Copy each line of the data beneath in which the word "evenodd" appears.

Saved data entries
====
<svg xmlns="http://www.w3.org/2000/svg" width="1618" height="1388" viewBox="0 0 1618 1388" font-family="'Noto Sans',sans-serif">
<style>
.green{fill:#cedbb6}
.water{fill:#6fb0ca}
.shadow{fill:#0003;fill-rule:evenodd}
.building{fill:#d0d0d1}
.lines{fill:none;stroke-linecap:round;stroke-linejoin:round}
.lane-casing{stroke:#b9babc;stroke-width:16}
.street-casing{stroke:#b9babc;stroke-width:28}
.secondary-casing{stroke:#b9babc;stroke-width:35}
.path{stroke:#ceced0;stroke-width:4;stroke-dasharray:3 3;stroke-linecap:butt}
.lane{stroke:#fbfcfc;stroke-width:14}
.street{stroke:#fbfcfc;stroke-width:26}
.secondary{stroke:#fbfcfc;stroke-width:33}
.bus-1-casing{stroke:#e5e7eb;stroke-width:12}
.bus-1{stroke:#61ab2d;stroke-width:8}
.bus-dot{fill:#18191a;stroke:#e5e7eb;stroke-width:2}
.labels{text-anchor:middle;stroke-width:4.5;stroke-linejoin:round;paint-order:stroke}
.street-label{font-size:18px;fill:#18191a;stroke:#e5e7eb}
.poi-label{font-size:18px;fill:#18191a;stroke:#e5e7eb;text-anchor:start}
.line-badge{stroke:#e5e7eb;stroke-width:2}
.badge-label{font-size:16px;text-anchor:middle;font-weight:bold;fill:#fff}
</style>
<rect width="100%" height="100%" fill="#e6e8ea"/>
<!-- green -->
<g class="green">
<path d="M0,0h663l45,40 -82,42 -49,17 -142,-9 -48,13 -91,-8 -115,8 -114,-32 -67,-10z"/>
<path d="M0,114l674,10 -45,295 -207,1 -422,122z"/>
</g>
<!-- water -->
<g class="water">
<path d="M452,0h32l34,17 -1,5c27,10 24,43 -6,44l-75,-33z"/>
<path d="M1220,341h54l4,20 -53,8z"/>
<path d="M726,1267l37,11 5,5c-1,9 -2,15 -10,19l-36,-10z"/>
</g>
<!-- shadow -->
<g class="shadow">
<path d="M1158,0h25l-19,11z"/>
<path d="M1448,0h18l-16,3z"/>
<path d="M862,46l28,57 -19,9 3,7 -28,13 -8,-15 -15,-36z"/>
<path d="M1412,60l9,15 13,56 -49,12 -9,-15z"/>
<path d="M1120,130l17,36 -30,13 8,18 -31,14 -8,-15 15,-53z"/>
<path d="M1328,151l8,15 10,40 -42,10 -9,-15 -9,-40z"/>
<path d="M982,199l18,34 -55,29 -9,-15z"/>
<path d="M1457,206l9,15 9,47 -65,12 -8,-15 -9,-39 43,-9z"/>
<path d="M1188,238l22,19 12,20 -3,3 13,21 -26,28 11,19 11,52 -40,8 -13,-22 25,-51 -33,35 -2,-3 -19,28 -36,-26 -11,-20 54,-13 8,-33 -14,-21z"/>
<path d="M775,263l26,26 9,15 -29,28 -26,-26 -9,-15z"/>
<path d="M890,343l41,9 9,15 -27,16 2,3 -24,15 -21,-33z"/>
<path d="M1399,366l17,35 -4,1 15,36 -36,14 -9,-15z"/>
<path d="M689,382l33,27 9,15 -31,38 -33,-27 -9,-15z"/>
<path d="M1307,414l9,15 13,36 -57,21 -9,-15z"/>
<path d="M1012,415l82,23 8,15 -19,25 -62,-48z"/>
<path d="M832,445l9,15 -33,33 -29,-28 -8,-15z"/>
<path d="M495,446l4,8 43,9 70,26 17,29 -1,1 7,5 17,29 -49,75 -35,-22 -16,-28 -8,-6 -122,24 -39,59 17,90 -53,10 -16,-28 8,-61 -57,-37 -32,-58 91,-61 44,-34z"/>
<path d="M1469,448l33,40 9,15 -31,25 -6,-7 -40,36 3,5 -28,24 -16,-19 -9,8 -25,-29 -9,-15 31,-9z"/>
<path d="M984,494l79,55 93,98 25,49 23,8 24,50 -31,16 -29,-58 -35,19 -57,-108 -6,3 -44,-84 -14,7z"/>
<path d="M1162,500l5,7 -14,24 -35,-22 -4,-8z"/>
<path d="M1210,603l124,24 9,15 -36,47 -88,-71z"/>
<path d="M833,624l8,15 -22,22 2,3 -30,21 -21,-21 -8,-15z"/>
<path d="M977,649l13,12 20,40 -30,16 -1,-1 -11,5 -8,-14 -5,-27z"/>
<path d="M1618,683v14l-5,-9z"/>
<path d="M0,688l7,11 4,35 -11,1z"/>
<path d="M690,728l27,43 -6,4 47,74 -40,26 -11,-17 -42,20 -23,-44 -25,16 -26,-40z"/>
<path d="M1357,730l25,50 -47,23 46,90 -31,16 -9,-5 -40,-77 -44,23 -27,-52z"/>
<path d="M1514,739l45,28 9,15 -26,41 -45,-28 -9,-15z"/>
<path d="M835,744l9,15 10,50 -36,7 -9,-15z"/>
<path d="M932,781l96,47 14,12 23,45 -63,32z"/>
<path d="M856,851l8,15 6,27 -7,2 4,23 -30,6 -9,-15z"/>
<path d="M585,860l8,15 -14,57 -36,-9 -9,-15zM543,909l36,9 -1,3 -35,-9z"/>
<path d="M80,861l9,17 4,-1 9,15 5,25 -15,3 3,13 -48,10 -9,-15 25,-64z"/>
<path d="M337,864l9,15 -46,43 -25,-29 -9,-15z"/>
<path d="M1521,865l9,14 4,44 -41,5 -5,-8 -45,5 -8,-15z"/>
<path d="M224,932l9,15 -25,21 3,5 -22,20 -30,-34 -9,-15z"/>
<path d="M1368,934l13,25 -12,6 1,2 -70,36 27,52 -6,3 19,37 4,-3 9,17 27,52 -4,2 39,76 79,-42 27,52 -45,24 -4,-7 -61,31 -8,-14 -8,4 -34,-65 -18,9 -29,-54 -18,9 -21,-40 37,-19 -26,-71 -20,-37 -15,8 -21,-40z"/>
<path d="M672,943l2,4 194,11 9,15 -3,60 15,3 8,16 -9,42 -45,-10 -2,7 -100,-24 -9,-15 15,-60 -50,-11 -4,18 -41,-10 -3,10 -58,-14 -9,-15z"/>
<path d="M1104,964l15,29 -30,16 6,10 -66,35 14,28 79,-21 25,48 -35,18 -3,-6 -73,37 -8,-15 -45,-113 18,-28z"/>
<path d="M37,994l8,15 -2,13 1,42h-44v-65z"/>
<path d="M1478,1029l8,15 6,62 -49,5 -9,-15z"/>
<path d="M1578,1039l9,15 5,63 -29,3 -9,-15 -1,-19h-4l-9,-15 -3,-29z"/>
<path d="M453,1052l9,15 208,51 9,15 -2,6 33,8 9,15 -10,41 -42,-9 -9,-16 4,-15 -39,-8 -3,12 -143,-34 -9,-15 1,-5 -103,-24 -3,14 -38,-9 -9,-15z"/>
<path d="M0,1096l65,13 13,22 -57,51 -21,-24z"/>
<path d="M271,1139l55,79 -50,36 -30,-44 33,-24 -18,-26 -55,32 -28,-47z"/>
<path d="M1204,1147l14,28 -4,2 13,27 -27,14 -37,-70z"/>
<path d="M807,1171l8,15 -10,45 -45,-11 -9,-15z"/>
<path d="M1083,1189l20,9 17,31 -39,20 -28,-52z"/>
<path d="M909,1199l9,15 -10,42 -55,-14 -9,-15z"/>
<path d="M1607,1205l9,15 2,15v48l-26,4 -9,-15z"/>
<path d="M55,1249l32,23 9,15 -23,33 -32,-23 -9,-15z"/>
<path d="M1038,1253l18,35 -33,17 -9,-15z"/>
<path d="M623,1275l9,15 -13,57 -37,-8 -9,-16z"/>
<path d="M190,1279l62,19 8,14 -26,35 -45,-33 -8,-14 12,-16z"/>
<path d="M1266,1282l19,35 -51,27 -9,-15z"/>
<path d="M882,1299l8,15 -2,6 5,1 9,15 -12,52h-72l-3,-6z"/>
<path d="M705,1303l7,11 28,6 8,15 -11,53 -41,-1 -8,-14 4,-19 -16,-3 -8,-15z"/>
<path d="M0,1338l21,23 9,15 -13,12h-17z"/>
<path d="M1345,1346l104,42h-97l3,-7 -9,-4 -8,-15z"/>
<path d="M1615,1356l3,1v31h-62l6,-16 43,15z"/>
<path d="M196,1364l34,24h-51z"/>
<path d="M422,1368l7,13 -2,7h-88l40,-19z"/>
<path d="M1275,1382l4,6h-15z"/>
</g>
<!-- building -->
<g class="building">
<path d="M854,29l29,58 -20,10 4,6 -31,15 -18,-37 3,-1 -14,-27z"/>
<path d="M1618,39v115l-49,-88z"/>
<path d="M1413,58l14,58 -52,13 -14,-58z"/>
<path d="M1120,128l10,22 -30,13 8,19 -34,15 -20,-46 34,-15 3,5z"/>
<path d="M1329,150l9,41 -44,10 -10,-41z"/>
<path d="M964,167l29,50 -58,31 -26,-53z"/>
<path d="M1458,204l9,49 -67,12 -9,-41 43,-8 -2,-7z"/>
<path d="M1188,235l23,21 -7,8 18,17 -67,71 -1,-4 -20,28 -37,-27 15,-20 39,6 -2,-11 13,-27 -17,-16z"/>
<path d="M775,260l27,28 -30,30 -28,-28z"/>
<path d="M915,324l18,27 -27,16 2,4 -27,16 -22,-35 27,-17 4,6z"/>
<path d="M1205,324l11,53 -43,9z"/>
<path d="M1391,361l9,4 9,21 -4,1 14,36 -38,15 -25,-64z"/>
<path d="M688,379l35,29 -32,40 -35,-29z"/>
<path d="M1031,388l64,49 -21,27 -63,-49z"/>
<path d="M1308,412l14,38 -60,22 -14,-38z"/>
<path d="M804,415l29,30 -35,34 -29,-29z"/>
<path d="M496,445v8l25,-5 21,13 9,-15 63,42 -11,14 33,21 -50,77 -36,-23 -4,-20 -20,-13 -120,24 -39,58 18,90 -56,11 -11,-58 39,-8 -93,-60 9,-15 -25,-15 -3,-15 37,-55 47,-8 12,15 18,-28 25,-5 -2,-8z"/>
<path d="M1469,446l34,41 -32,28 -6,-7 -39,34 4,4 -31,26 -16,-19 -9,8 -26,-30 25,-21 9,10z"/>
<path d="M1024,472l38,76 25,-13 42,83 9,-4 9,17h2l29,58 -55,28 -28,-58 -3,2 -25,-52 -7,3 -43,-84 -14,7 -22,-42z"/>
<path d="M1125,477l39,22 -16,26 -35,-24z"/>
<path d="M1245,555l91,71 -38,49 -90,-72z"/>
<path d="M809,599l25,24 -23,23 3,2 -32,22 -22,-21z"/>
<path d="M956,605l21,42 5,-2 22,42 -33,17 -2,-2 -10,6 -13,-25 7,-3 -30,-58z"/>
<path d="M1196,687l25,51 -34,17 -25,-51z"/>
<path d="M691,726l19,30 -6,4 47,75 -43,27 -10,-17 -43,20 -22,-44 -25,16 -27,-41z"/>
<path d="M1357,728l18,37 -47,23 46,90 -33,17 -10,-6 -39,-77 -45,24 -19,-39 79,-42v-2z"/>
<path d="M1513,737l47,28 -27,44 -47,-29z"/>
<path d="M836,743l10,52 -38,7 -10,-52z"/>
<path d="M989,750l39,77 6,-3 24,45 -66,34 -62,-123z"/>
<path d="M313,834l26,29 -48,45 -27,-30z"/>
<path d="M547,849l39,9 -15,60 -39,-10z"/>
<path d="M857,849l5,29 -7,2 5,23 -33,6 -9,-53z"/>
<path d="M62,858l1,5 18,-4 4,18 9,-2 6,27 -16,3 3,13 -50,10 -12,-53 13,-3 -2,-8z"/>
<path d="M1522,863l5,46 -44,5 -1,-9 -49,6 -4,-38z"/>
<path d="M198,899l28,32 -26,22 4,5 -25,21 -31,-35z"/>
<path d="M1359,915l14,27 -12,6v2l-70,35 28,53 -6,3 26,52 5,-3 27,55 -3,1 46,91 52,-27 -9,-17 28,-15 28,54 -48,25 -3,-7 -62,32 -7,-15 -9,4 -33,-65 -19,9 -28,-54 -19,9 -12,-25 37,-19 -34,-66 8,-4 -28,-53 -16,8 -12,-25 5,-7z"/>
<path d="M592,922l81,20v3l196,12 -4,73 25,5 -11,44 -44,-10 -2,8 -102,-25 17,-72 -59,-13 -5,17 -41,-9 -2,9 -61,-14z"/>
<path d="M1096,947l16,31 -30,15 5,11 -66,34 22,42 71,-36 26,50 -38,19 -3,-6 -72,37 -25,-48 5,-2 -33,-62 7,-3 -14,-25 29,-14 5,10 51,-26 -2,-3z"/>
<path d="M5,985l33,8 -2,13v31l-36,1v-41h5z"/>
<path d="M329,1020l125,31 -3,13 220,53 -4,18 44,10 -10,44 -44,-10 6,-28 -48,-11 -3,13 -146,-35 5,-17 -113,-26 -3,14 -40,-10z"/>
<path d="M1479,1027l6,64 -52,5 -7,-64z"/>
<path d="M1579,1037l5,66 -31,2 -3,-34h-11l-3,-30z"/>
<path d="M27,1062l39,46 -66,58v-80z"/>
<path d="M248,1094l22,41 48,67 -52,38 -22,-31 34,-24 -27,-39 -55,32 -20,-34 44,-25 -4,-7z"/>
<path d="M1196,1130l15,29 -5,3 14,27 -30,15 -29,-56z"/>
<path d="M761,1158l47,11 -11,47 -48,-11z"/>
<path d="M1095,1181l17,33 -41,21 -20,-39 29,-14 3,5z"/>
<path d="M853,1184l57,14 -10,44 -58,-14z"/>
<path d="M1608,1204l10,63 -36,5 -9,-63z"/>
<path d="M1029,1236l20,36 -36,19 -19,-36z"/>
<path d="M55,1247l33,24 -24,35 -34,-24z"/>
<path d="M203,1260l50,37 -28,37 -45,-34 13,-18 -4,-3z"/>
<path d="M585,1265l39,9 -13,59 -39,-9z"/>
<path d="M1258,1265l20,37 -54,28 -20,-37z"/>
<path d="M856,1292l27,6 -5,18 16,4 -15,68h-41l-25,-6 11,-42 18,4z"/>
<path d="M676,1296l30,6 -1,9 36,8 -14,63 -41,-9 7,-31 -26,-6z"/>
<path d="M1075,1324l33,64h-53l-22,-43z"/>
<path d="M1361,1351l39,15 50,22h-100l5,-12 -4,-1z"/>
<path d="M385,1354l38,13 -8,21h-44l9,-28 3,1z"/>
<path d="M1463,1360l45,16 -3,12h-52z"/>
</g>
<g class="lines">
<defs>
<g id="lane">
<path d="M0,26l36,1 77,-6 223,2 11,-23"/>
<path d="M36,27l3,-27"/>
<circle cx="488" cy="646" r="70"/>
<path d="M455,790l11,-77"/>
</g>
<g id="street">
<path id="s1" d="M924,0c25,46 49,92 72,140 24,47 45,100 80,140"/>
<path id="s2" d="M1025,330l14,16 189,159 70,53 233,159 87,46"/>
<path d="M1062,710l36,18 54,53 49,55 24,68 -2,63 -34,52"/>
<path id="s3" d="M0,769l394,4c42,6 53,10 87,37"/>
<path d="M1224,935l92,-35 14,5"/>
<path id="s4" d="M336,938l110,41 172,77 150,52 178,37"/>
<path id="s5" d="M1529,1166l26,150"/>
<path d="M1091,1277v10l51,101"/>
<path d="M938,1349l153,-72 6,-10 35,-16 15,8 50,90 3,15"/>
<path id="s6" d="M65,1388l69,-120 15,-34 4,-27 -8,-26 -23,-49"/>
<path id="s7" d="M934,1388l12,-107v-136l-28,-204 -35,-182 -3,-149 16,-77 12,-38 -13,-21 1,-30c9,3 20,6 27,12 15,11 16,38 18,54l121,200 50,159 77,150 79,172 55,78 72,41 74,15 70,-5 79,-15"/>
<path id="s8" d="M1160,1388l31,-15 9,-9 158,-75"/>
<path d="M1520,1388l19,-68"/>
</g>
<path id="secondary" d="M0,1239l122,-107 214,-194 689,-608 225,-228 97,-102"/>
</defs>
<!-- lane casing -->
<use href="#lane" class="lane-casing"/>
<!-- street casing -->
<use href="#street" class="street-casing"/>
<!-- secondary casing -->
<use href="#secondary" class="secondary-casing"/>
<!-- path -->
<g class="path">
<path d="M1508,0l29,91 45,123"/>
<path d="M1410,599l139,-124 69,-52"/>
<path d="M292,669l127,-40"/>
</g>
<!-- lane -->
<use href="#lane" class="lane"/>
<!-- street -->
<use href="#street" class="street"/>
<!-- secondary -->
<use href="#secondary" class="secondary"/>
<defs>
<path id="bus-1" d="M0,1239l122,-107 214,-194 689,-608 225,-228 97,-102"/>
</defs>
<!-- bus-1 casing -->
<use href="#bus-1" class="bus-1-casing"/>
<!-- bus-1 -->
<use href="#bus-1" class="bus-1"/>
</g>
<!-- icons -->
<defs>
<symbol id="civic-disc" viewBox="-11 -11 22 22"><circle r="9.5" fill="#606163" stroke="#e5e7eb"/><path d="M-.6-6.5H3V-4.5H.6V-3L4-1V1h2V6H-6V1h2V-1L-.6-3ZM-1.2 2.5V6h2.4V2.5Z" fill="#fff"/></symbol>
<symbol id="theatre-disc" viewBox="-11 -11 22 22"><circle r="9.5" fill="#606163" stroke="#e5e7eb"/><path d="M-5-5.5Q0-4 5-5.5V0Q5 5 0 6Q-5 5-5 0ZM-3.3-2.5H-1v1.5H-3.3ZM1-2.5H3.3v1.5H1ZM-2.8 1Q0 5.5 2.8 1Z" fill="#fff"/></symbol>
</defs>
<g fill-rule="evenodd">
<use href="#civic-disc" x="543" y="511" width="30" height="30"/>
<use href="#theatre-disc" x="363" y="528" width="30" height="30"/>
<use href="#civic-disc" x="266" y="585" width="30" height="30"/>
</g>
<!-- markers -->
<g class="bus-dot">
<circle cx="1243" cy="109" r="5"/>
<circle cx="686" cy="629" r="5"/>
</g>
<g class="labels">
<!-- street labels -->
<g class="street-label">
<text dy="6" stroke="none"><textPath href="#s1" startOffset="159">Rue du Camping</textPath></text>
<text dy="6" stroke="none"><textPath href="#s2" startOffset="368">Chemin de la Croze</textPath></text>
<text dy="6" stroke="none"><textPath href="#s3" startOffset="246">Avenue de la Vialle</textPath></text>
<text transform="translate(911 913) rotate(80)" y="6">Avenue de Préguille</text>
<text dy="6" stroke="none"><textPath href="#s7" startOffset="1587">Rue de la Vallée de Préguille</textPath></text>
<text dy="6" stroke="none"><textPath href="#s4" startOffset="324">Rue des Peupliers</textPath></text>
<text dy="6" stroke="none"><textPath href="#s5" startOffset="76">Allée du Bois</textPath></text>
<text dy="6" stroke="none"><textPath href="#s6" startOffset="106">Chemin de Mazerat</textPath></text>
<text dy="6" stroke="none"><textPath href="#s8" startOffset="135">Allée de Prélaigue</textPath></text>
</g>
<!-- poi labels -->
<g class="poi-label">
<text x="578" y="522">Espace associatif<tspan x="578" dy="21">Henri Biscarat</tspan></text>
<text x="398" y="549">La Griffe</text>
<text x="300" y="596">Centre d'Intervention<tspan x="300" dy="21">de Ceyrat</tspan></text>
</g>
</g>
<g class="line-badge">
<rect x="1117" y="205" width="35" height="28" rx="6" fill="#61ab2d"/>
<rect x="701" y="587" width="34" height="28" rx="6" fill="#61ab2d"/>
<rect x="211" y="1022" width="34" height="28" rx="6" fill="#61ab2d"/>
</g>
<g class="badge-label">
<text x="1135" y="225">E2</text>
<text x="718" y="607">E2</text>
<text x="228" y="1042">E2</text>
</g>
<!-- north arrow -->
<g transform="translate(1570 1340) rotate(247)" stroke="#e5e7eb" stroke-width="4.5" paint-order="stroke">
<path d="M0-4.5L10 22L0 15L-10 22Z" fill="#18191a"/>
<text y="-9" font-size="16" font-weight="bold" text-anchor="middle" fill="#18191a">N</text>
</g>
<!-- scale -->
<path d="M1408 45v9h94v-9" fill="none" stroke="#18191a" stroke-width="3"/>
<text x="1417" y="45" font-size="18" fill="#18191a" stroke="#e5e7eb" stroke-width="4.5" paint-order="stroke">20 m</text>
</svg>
====
The completed task
.shadow{fill:#0003;fill-rule:evenodd}
<g fill-rule="evenodd">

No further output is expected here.